February is here, the 2022 Beijing Winter Olympic torch is just about lit, and we could not be more stoked to have officially made it through the first month of the year. This week, we’ve seen Spotify start to lose artists in protest of Joe Rogan’s Spotify Exclusive podcast, a Tennessee school district ban “Maus,” a Pulitzer Prize-winning book about the Holocaust written by the son of a Holocaust survivor, and Wordle being bought by the New York Times.
Also, “The Daily” discusses what the Democrats have tried to do about inflation, “Keyshawn, JWill & Max” discuss Brian Flores’ class-action lawsuit against the NFL, and “Today, Explained” talks about the death of the expanded child tax credit.
Here all about these headlines from the podcasts below:
Inflation has risen 7% in past year, the fastest rise in over four decades. While the pandemic Biden inherited has greatly affected the U.S. economy, how much have the Democrats’ own policies contributed to inflation? What is being done to stop it? And with midterm elections coming up, how are Republicans and Democrats using this for leverage? This episode of “The Daily” goes in depth with New York Times economic and business reporter, Ben Casselman.
The highest paid podcast host in the world is causing some big problems for his Spotify exclusive podcast. Joe Rogan’s podcast, “The Joe Rogan Experience” not only has a massive following but has come under hot water now and then for his interviews with fringe figures of culture, science, business, and politics. During the pandemic, his anti-vaccination views have been gaining lots of attention, and artists like Neil Young and Joni Mitchell have removed their music from Spotify’s platform in protest. Hear more about Spotify’s problem and what might happen because of it on this episode of “Recode Daily.”
What A Day
In recent months, some school districts have began banning books from being taught in schools. Most recently, a Tennessee school district banned the Pulitzer Prize-winning graphic novel about the Holocaust from the son of a Holocaust survivor, “Maus.” While the school board states that they banned it because of an illustration of a nude woman and a few instances of profanity, it comes in the wake of school districts banning teachings of Critical Race Theory and books like “The 1619 Project” and Toni Morrison’s “Beloved.” “What A Day” is joined by journalist and activist George M. Johnson to discuss the issue through their book, “All Boys Aren’t Blue,” which was targeted for removal in 14 states.
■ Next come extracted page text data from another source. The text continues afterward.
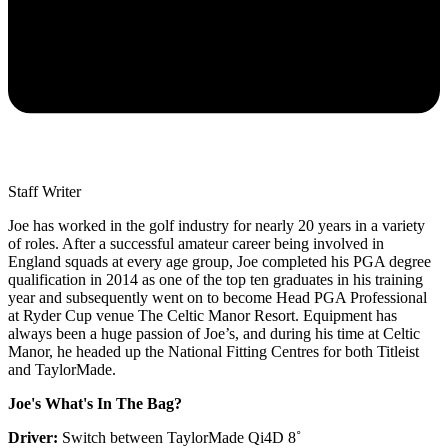
Staff Writer
Joe has worked in the golf industry for nearly 20 years in a variety
of roles. After a successful amateur career being involved in
England squads at every age group, Joe completed his PGA degree
qualification in 2014 as one of the top ten graduates in his training
year and subsequently went on to become Head PGA Professional
at Ryder Cup venue The Celtic Manor Resort. Equipment has
always been a huge passion of Joe’s, and during his time at Celtic
Manor, he headed up the National Fitting Centres for both Titleist
and TaylorMade.
Joe's What's In The Bag?
Driver:
Switch between TaylorMade Qi4D 8˚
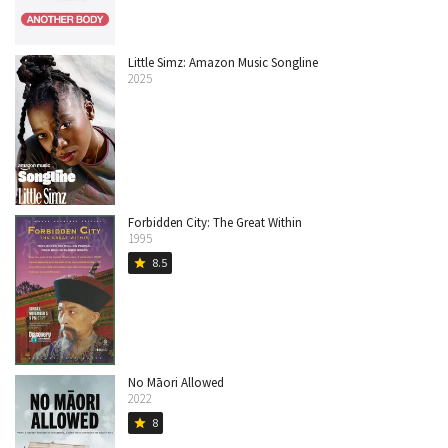
Little Simz: Amazon Music Songline
2025
Forbidden City: The Great Within
1995
8.5
star
No Māori Allowed
2022
8
star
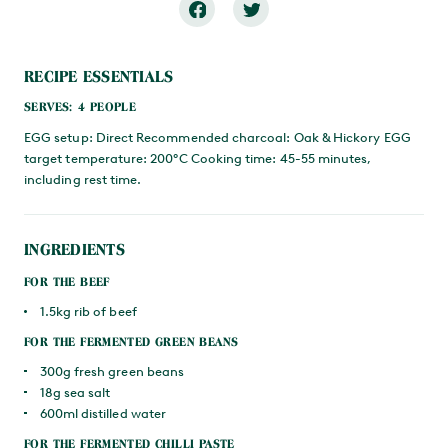
RECIPE ESSENTIALS
SERVES: 4 PEOPLE
EGG setup: Direct Recommended charcoal: Oak & Hickory EGG
target temperature: 200°C Cooking time: 45-55 minutes,
including rest time.
INGREDIENTS
FOR THE BEEF
1.5kg rib of beef
FOR THE FERMENTED GREEN BEANS
300g fresh green beans
18g sea salt
600ml distilled water
FOR THE FERMENTED CHILLI PASTE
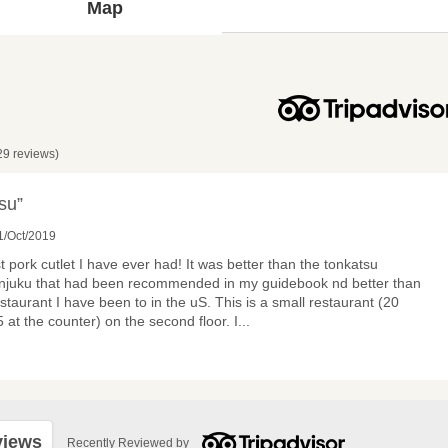
Map
29 reviews)
su”
1/Oct/2019
 pork cutlet I have ever had! It was better than the tonkatsu
hinjuku that had been recommended in my guidebook nd better than
taurant I have been to in the uS. This is a small restaurant (20
5 at the counter) on the second floor. I
...
views
Recently Reviewed by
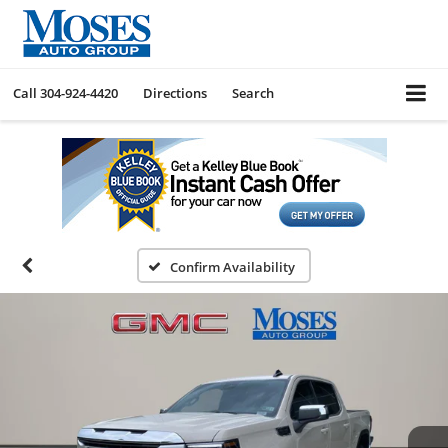
Call
304-924-4420
Directions
Search
Confirm Availability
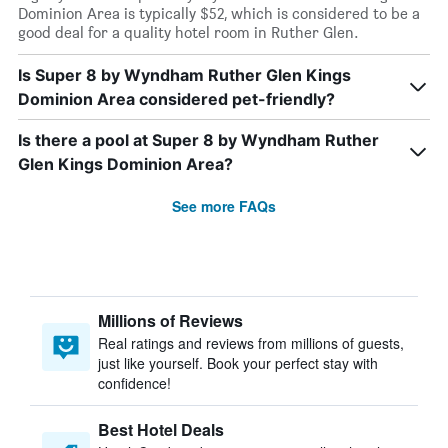
Dominion Area is typically $52, which is considered to be a
good deal for a quality hotel room in Ruther Glen.
Is Super 8 by Wyndham Ruther Glen Kings
Dominion Area considered pet-friendly?
Is there a pool at Super 8 by Wyndham Ruther
Glen Kings Dominion Area?
See more FAQs
Millions of Reviews
Real ratings and reviews from millions of guests,
just like yourself. Book your perfect stay with
confidence!
Best Hotel Deals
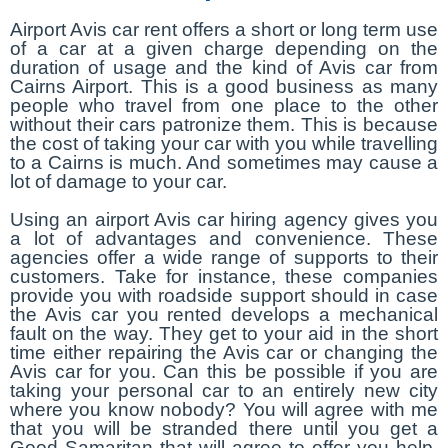
Airport Avis car rent offers a short or long term use
of a car at a given charge depending on the
duration of usage and the kind of Avis car from
Cairns Airport. This is a good business as many
people who travel from one place to the other
without their cars patronize them. This is because
the cost of taking your car with you while travelling
to a Cairns is much. And sometimes may cause a
lot of damage to your car.
Using an airport Avis car hiring agency gives you
a lot of advantages and convenience. These
agencies offer a wide range of supports to their
customers. Take for instance, these companies
provide you with roadside support should in case
the Avis car you rented develops a mechanical
fault on the way. They get to your aid in the short
time either repairing the Avis car or changing the
Avis car for you. Can this be possible if you are
taking your personal car to an entirely new city
where you know nobody? You will agree with me
that you will be stranded there until you get a
Good Samaritan that will agree to offer you help.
Also in this episode, a Georgia judge rejected plea deals for Gregory and Travis McMichael, the FDA granted full approval of Moderna’s COVID-19 vaccine, and The New York Times acquired Wordle from its creator.
Keyshawn, JWill & Max
Last month, the Miami Dolphins fired head coach Brian Flores despite still having two years left in his contract. In his three seasons in Miami, he finished with a 24-25 record. On February 1st, Flores filed a class-action lawsuit again the NFL and the Dolphins, Denver Broncos, and New York Giants organizations for racial discrimination. It came after the New York Giants decided to hire Brian Daboll as head coach before Flores had even interviewed. The NFL’s Rooney Rule is under scrutiny, as it only states that NFL teams must interview ethnic-minority candidates for head coaching and senior positions. But, with Flores no longer in Miami, Mike Tomlin is the only Black head coach out of 32 NFL franchises, so the Rooney Rule obviously makes very little change in hiring practices.
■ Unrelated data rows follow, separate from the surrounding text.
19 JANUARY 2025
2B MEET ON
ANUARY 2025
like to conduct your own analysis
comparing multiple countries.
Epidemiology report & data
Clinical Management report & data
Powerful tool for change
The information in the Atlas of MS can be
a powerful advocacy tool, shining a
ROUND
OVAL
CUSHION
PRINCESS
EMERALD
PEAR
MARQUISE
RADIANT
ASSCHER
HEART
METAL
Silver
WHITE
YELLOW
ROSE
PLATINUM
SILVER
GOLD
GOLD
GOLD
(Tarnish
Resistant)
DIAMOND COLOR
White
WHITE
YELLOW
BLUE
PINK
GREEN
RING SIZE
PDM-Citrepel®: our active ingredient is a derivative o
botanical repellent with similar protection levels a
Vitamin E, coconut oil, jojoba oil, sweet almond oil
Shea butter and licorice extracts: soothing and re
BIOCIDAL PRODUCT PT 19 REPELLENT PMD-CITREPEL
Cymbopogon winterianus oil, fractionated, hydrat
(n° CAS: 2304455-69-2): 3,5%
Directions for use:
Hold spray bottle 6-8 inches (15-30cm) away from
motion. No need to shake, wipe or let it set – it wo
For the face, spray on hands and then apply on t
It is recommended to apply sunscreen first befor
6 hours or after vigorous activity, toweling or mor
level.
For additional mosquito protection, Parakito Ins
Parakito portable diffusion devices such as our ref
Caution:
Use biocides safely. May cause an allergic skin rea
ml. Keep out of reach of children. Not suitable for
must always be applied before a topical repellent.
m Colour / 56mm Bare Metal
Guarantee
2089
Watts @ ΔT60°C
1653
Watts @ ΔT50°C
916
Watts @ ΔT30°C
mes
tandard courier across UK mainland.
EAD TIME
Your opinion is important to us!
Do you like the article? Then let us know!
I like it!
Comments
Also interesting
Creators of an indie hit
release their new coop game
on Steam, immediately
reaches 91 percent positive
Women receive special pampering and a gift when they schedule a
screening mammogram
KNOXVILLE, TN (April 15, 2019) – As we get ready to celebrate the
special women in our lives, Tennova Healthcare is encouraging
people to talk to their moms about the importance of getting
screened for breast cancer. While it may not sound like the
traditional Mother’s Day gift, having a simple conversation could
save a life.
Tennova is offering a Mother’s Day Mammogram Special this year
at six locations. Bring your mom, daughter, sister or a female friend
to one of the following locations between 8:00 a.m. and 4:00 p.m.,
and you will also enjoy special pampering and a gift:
This episode of “Keyshawn, JWill & Max” goes more in depth about the NFL’s hiring practices, what this may mean for Flores’ future, and what it says about racism in the NFL.
The U.S. government let the expanded child tax credit expire after less than a year. As a part of the American Rescue Plan passed back in March 2021, the expanded credit increased the original benefit from $2,000 per child per year, to $3,600 per child 5 or younger and $3,000 for kids ages 6 to 17.
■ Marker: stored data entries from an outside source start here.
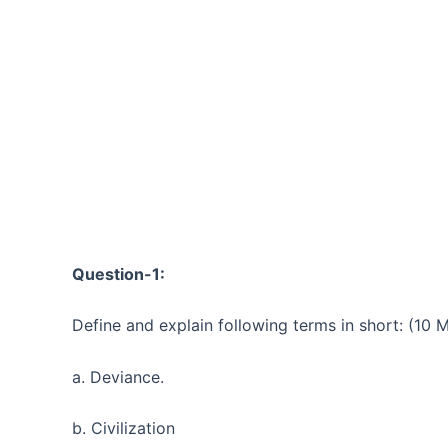
Question-1:
Define and explain following terms in short: (10 
a. Deviance.
b. Civilization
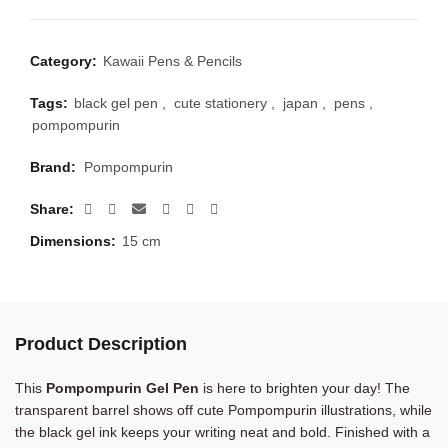
Category:
Kawaii Pens & Pencils
Tags:
black gel pen
,
cute stationery
,
japan
,
pens
,
pompompurin
Brand:
Pompompurin
Share
Dimensions:
15 cm
Product Description
This
Pompompurin Gel Pen
is here to brighten your day! The
transparent barrel shows off cute Pompompurin illustrations, while
the black gel ink keeps your writing neat and bold. Finished with a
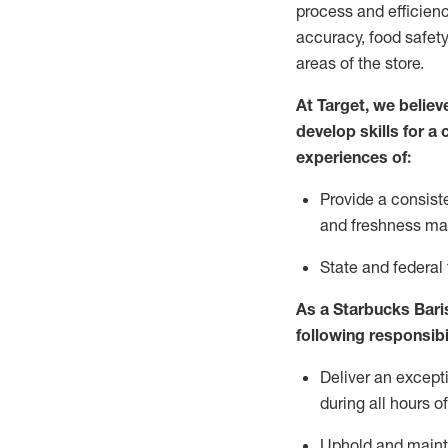
process and efficienc
accuracy, food safety
areas of the store.
At Target
,
we believe
develop skills for a
experiences of
:
P
rovide a consist
and freshness m
S
tate and federal
As a Starbucks Baris
following
responsibi
Deliver an except
during all hours o
Uphold and
maint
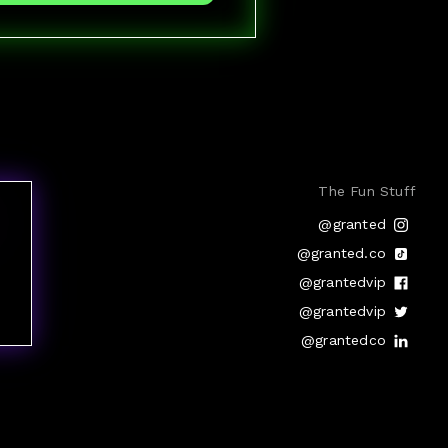
The Fun Stuff
@granted
@granted.co
@grantedvip
@grantedvip
@grantedco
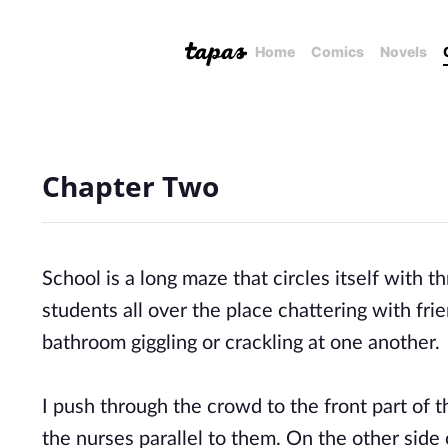
Home
Comics
Novels
Chapter Two
School is a long maze that circles itself with t
students all over the place chattering with fri
bathroom giggling or crackling at one another.
I push through the crowd to the front part of th
the nurses parallel to them. On the other side of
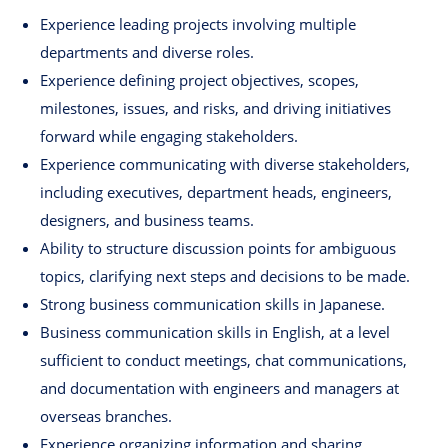
Experience leading projects involving multiple
departments and diverse roles.
Experience defining project objectives, scopes,
milestones, issues, and risks, and driving initiatives
forward while engaging stakeholders.
Experience communicating with diverse stakeholders,
including executives, department heads, engineers,
designers, and business teams.
Ability to structure discussion points for ambiguous
topics, clarifying next steps and decisions to be made.
Strong business communication skills in Japanese.
Business communication skills in English, at a level
sufficient to conduct meetings, chat communications,
and documentation with engineers and managers at
overseas branches.
Experience organizing information and sharing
Despite researchers producing a study saying that this expansion not only cut child poverty by 30%, cut food insufficiency by 25%, and gave millions of dollars to millions of children whose families didn’t qualify before (because those families made too little money), the government let the expanded bill die. “Today, Explained” goes deeper as researchers also said that letting the credit stay expanded might help improve brain development in kids.